Her genç kızın aklının bir köşesine yatırdığı, üstünü ipek nevresimlerle kapattığı bir cam kavanozu vardır. İçine koyduğu her şeyin bir gün yaşanma ihtimalinin umuduyla ama o ana kadar asla yaşanamamış olma durumunun ağırlığıyla kavrulur. Bir zamanlar, der kendine, bir zamanlar yaşamak istediğim şeyler vardı.
Şimdi o yaşanamamış ihtimalleri hak etmediğimi düşünerek kendime adeta işkence ediyor, yaşanması üzerine ellinci borcumu yaptığım içimdeki o küçük kızla yüzleşemiyorum.

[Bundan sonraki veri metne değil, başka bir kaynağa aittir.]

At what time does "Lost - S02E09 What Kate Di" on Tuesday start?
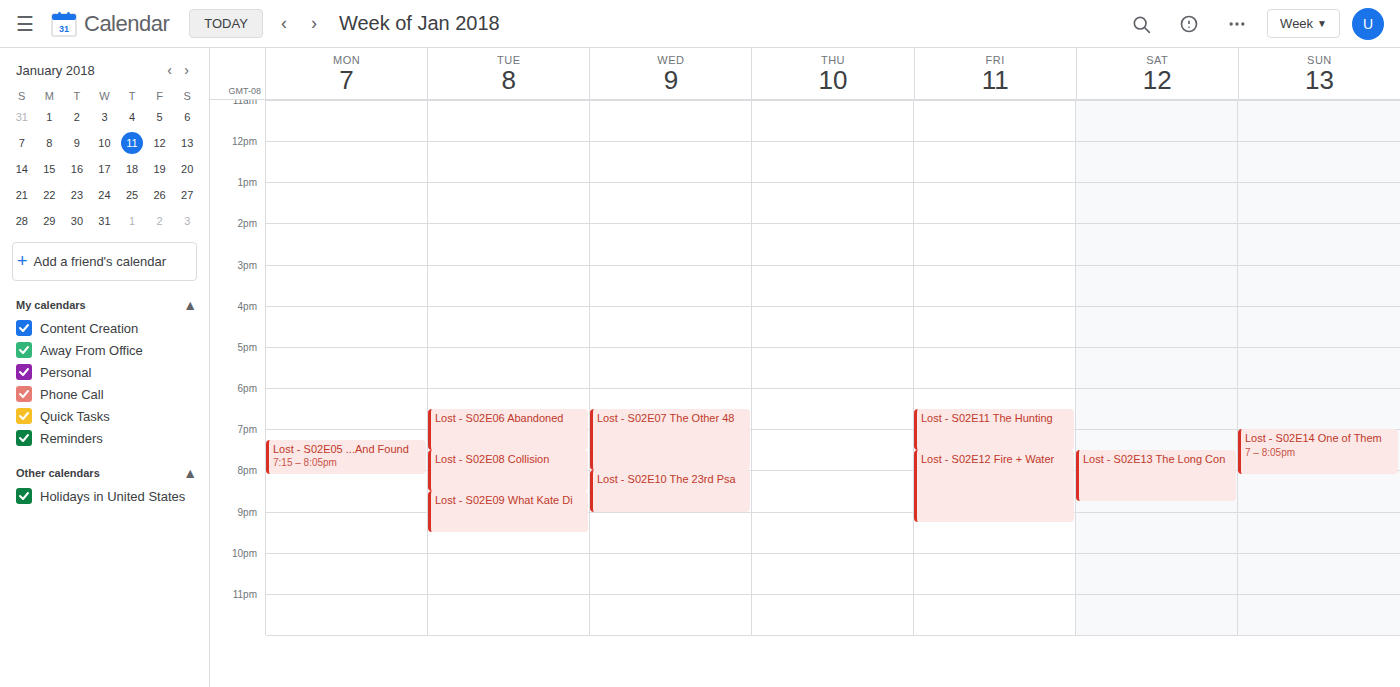
8:30 PM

Özellikle geceleri içimi bir sıkıntı basıyor, dört metrekarelik odada ne kadar volta atılabilirse o kadar atıyorum da içim içime sığmıyor. Bir yere dolamıyorum, bir yerden taşamıyorum. Hep bir kavga var içimde, hep bir gürültü patırtı halindeyim de öte yanımda kimsenin geçmediği bir yol varmış gibi.
Geçen günlerde aynaya bakma gafletinde bulundum. Zihnimin bir yerinde üzeri toz tutmuş, ne olduğu dahi seçilmeyen bir şey vardı. Merakıma yenik düştüm, üzerinde elimi gezdirince anladım ayna olduğunu. Keşke hiç merak etmeseydim, dediğim çok oldu o andan bu ana da... bir olmuşa bir ölmüşe çare yoktur şu hayatta.
"Sen altı enkaz olan bir araziye hem yıkılmasın, hem kıpırdamasın dediğin bir ev inşa etmeye çalışıyorsun."
Bundan yıllar önce müzikle uğraşmak istediğimi söylemiştim kendine, hevesimi kırmışlardı, cam kavanozun ilk misafiri oydu. Sonra resimle uğraşma hayalim geldi, onlarca zorlamadan ve sanat okuluna gitmeye verilmeyen izinlerden sonra kavanozun ikinci ziyaretçisi hazır ve nazırdı. Bir yerlere gitme, bir şeyler giyme, sabaha kadar dertsiz tasasız sokaklarda arkadaşlarımla gezme, bedenimi sevme, kendime hakaret etmeme... 15 yaş bir genç kızın cehennemidir, hepsini tek tek attım o kavanoza.
Artık hangisinin arkasından ağlayacağımı seçemiyorum. Yeni dilekler diledikçe kavanoza atmaktan korkuyorum, kendime bir yer edinemiyorum, enkazın üstüne ev dikemiyorum...
Artık çok beğendiğim bir kıyafeti alırken heyecanlanmıyorum, sevdiğim bir yemeği yemek beni mutlu etmiyor, bir yerlerde gezmek istemiyorum, resim çizerken kıpır kıpır olmuyorum, şarkı söylemeyi eskisi kadar sevmiyorum... Eskiden bir hevesim vardı, artık onu hissetmiyorum.
Yaşanamamış ihtimallerin açık denizinde boğuluyorum, yüzme bilsem de yüzmek istemiyorum.